Mais l’enfant grandit, cahin-caha, se maquille en cachette, le cœur battant, dans la salle de bain familiale, danse derrière la porte de sa chambre sur des chorégraphies de Madonna, scrute le moindre des gestes des femmes qui l’entourent, se contraint à imiter ceux des hommes, tandis que sa mère se félicite d’avoir donné le jour à deux vrais « p’tits mecs ». Roman de formation, qui s’achèvera sur une transformation enfin assumée, La mauvaise habitude fait traverser nombre d’épreuves à son héroïne qui, parfois, gagne de la liberté et de l’audace pour mieux les reperdre ensuite. Son imagination féconde, son goût pour le merveilleux du mythe, lui sont un talisman précieux. Mais cette amulette n’a de vertus que limitées face à la terreur que lui inspire l’affirmation publique de sa féminité, au dégoût d’elle-même qu’alimente l’identité diurne et masculine qu’elle persiste à cultiver, aux très violentes rétorsions qu’elle subit lors de son inaugurale sortie diurne en robe « coupe sirène » dans les rues d’un beau quartier de Madrid.

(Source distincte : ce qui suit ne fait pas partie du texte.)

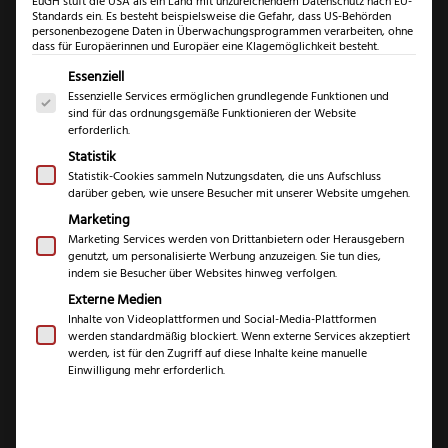
EuGH stuft die USA als ein Land mit unzureichendem Datenschutz nach EU-
Standards ein. Es besteht beispielsweise die Gefahr, dass US-Behörden
personenbezogene Daten in Überwachungsprogrammen verarbeiten, ohne
dass für Europäerinnen und Europäer eine Klagemöglichkeit besteht.
Es folgt eine Liste der Service-Gruppen, für die eine Einwil
Essenziell
Essenzielle Services ermöglichen grundlegende Funktionen und
sind für das ordnungsgemäße Funktionieren der Website
erforderlich.
Statistik
Statistik-Cookies sammeln Nutzungsdaten, die uns Aufschluss
darüber geben, wie unsere Besucher mit unserer Website umgehen.
Marketing
Marketing Services werden von Drittanbietern oder Herausgebern
Gehring
genutzt, um personalisierte Werbung anzuzeigen. Sie tun dies,
indem sie Besucher über Websites hinweg verfolgen.
Santokumesser
Externe Medien
Inhalte von Videoplattformen und Social-Media-Plattformen
Olive Damaststahl
werden standardmäßig blockiert. Wenn externe Services akzeptiert
werden, ist für den Zugriff auf diese Inhalte keine manuelle
Einwilligung mehr erforderlich.
(
8
Kundenrezensionen)
Bewertet mit
8
5.00
von 5,
€
€
84,99
139,99
basierend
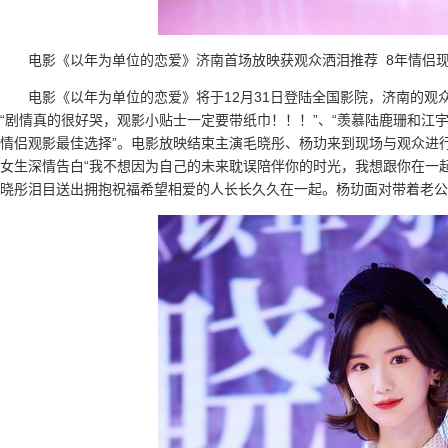
电影《以年为单位的恋爱》济南首场放映获观众洒泪推荐 8年情侣
电影《以年为单位的恋爱》将于12月31日登陆全国影院，济南的
“剧情真的很好哭，观影小贴士一定要带纸巾！！！”、“羡慕陆鹿珊和江
情侣观影最佳选择”。电影放映结束主演毛晓彤、杨玏来到现场与观众进
女生深情告白“我不想因为自己的未来耽误陪伴你的时光，我想跟你在一
晓彤泪目送出拥抱祝福希望相爱的人长长久久在一起。杨玏面对带着老公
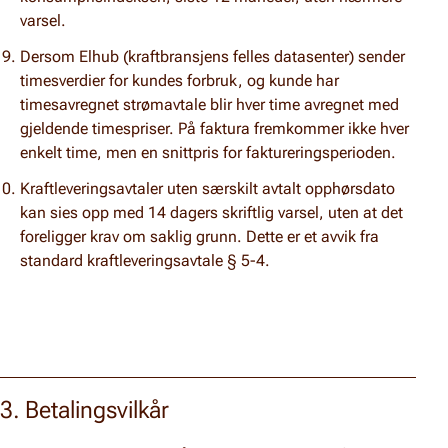
varsel.
Dersom Elhub (kraftbransjens felles datasenter) sender
timesverdier for kundes forbruk, og kunde har
timesavregnet strømavtale blir hver time avregnet med
gjeldende timespriser. På faktura fremkommer ikke hver
enkelt time, men en snittpris for faktureringsperioden.
Kraftleveringsavtaler uten særskilt avtalt opphørsdato
kan sies opp med 14 dagers skriftlig varsel, uten at det
foreligger krav om saklig grunn. Dette er et avvik fra
standard kraftleveringsavtale § 5-4.
3. Betalingsvilkår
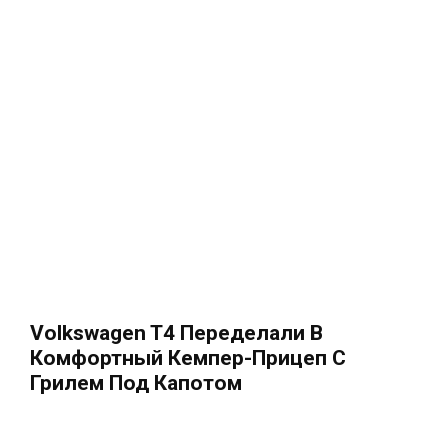
Volkswagen T4 Переделали В
Комфортный Кемпер-Прицеп С
Грилем Под Капотом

Son premier amour à l’âge de quatorze ans, narré avec la pudeur et la délicatesse que mérite le récit d’une perte de virginité heureuse et consentie, est aussitôt censuré par la malveillante intervention d’un moniteur de judo. Les temps changeaient pourtant. Les amants adolescents venaient tout juste de découvrir l’un des premiers bars gays du quartier de Chueca, bienheureux et inimaginable asile depuis les rues de San Blas. Plus tard, se façonnant faute de mieux une allure de gay gothique pour danser jusqu’à l’aube dans les discothèques, elle trouve de nouveaux modèles et d’indéfectibles alliées auprès d’un trio de trans magnifiques, sans parvenir pour autant à sortir de son placard, de sa prison, de ses peurs, ni même à trouver les mots pour se dire ou, comme elle dit, se « confesser ». Eugenia la Moraíta, sans peur et sans reproches, la Cartier, dont les bijoux clinquants tintent au coin des rues, la sagace Chinchilla, qui bientôt s’éteint doucement sur le trottoir, lui sont une quasi-famille de cœur. Elle serait si près de franchir son propre Rubicon, sous la conduite éclairée d’Eugenia, qui sait écouter comme nulle autre et indiquer la « bonne » habitude, car la mauvaise, ne nous en déplaise, c’est la honte, la clandestinité, la trahison de soi. D’ailleurs, ne le fait-elle pas ? C’était sans compter que le monde des machos imbéciles continue de tourner et qu’une haineuse dérouillée vous envoie à l’hôpital. 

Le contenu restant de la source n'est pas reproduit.